# WORK REQUIRED:
Print the entries below word for word; the pictures stay out of your copy.

++++ STORED DATA ++++

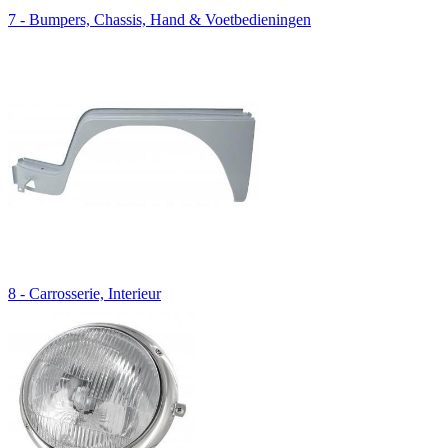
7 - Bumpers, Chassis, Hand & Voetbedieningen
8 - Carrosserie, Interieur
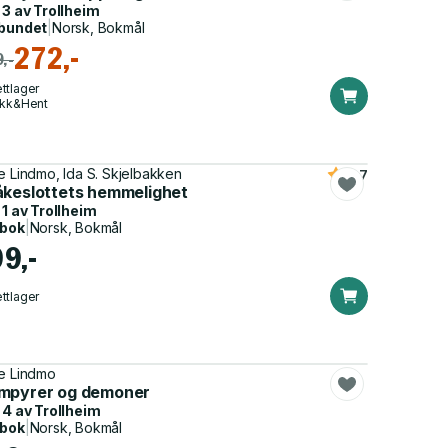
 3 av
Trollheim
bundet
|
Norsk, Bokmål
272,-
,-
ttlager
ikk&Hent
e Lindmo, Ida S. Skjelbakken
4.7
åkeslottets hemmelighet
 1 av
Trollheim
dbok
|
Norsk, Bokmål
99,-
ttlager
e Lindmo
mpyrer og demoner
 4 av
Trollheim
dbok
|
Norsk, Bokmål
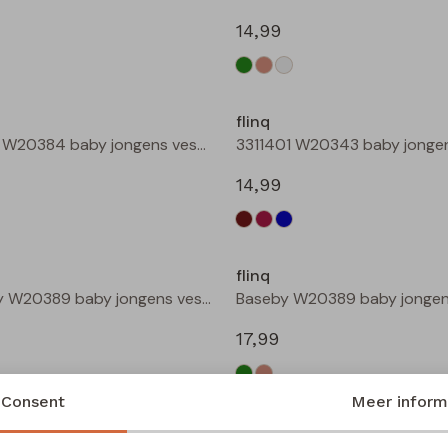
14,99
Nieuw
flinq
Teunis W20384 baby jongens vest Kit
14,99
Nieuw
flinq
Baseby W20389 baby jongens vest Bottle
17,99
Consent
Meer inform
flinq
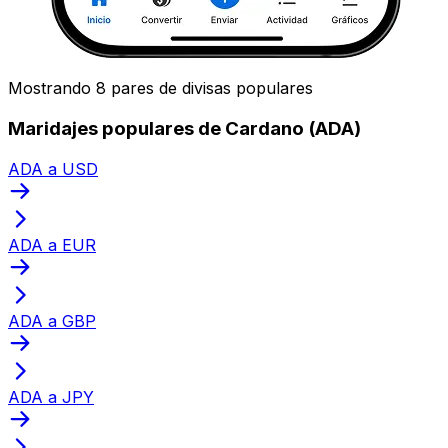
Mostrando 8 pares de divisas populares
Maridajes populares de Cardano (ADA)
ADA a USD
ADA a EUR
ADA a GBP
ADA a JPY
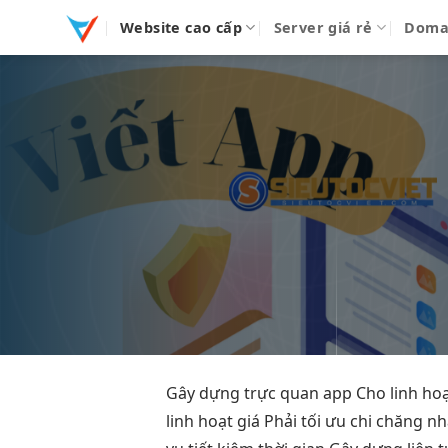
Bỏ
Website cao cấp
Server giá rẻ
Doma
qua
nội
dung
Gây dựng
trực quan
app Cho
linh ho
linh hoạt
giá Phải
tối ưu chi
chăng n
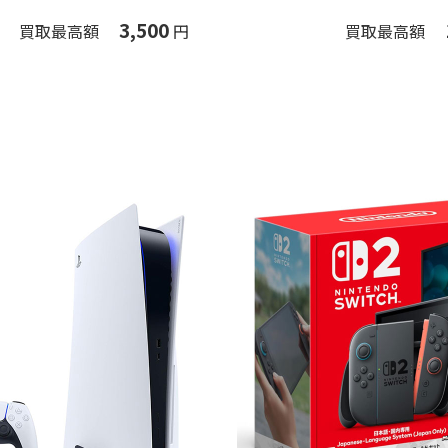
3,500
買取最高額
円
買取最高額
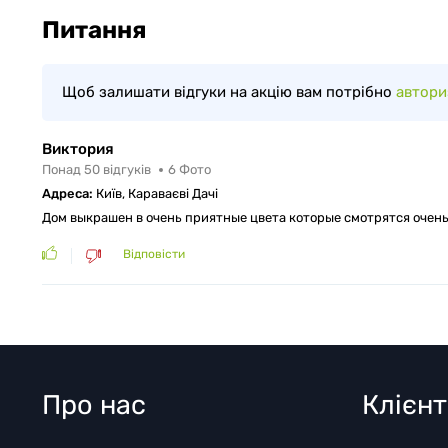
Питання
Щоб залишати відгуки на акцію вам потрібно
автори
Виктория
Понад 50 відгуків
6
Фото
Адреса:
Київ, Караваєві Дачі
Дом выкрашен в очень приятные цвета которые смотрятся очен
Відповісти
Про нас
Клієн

++++

# RESULT FOR THIS TASK:
7 - Bumpers, Chassis, Hand & Voetbedieningen
8 - Carrosserie, Interieur
 3 av
Trollheim
bundet
|
Norsk, Bokmål
272,-
,-
ttlager
ikk&Hent
e Lindmo, Ida S. Skjelbakken
4.7
åkeslottets hemmelighet
 1 av
Trollheim
dbok
|
Norsk, Bokmål
99,-
ttlager
e Lindmo
mpyrer og demoner
 4 av
Trollheim
dbok
|
Norsk, Bokmål
14,99
Nieuw
flinq
Teunis W20384 baby jongens vest Kit
14,99
Nieuw
flinq
Baseby W20389 baby jongens vest Bottle
17,99
Consent
Meer inform
flinq
Mostrando 8 pares de divisas populares
Maridajes populares de Cardano (ADA)
ADA a USD
ADA a EUR
ADA a GBP
ADA a JPY
Bỏ
Website cao cấp
Server giá rẻ
Doma
qua
nội
dung
Gây dựng
trực quan
app Cho
linh ho
linh hoạt
giá Phải
tối ưu chi
chăng n
3,500
買取最高額
円
買取最高額
Питання
Щоб залишати відгуки на акцію вам потрібно
автори
Виктория
Понад 50 відгуків
6
Фото
Адреса:
Київ, Караваєві Дачі
Дом выкрашен в очень приятные цвета которые смотрятся очен
Відповісти
Про нас
Клієн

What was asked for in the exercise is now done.